- [Document text]:
One cannot understand the Habsburg Empire without studying the Catholic Church. From the reign of Charles V, the reforms of Maria Theresa and Joseph II, and to the Dual Monarchy, Catholicism has, for better or worse, played a crucial role in the Empire. In “Rom und die Nationalen Katholizismen in der Donaumonarchie. Römischer Universalismus, habsburgische Reichspolitik und nationale Identitäten 1878-1914”, Andreas Gottsmann demonstrates the centrality of the Church in the Habsburg Empire’s twilight years. Using recently-opened Vatican archives, Gottsmann inserts the Church into the center of national strife at the turn of the century. Although the diversity of Austria-Hungary precluded a single, overarching thesis, forcing Gottsmann to organize the book along geographical lines, one can extract the following common themes: the papacy was unable to appease nationalist forces without sacrificing its supranational character; it feared mass apostasy, increasingly struggled to find suitable bishops in diverse areas, and faced challenges to change the language of the liturgy. Gottsmann concludes that the Church did not take a clear line on these issues and that ideas of Christian universalism not only failed to prevent national strife but confessional identity was crucial to nation-building in many parts of the Habsburg monarchy.

- [Entries supplied]:
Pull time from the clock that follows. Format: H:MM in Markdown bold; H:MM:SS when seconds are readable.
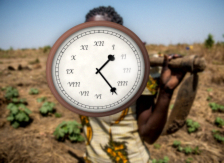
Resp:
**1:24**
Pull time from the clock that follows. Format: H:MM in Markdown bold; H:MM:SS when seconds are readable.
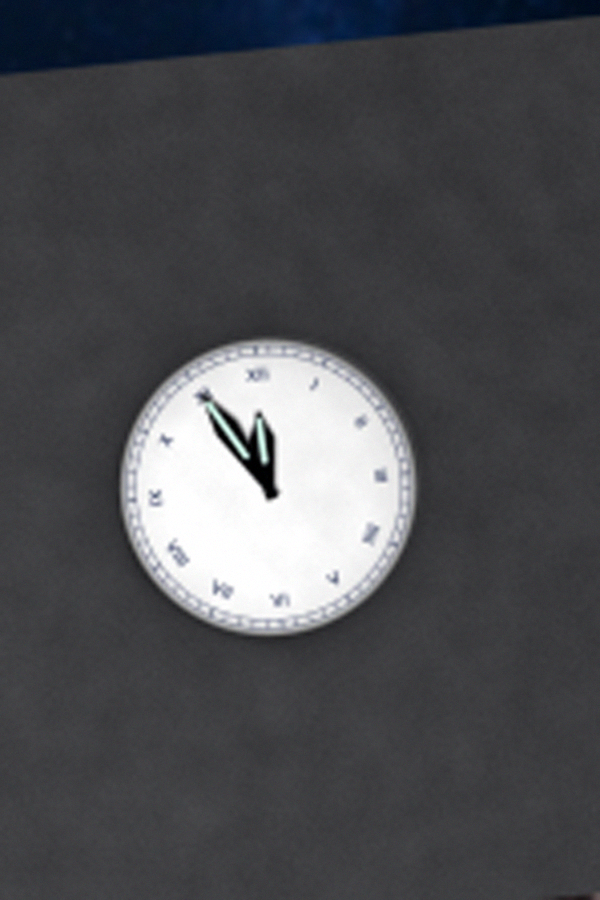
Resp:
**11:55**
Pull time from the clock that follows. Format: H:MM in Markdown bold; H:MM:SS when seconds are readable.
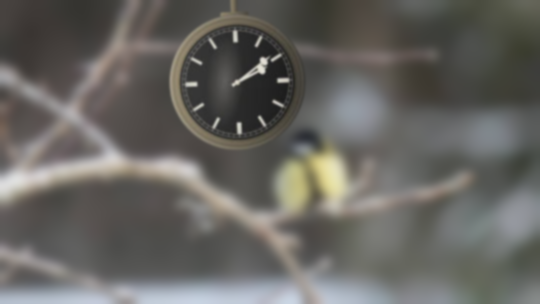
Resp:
--
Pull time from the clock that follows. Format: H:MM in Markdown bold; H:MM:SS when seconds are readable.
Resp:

- [Exercise prompt]: Extend the passage on the Catholic Church in the Habsburg Empire, picking up after its final sentence. The items can be left aside; nothing here depends on them.

- [Response]:
The South Slavic region contained, arguably, the most intense ethnic conflict, but the papacy viewed it, initially, as a ripe target to expand Catholicism. Pope Leo XIII (r. 1878-1903) opened his reign with a concerted effort at expanding the Church into Bosnia and appealed to Catholic Pan-Slavism. His encyclical, “Grande Manus,” organized a church hierarchy for Bosnia and Montenegro and established celebrations for a Cyril and Methodius day. The force behind this encyclical was the Pan Slav, Bishop Josip Juraj Strossmayer, who urged greater tolerance of Church Slavonic in the liturgy. Strossmayer wanted to use the Church to unite the South Slavs and to prevent conversions to Orthodoxy, which contained elements attractive to nationalists. In addition, in areas such as Dalmatia, younger clergy advocated similar aims, such as the use of Church Slavonic liturgy, which Gottsmann views as a ploy to implement vernacular languages in mass. Many Croat clergymen argued that dioceses, such as Zengg, had received privileges to use it for centuries and interpreted it as a national right, while bishops, such as Andrej Maria Sterk, provoked Italian anger by displaying a flag of Cyril and Methodius and refusing to use Latin in baptisms.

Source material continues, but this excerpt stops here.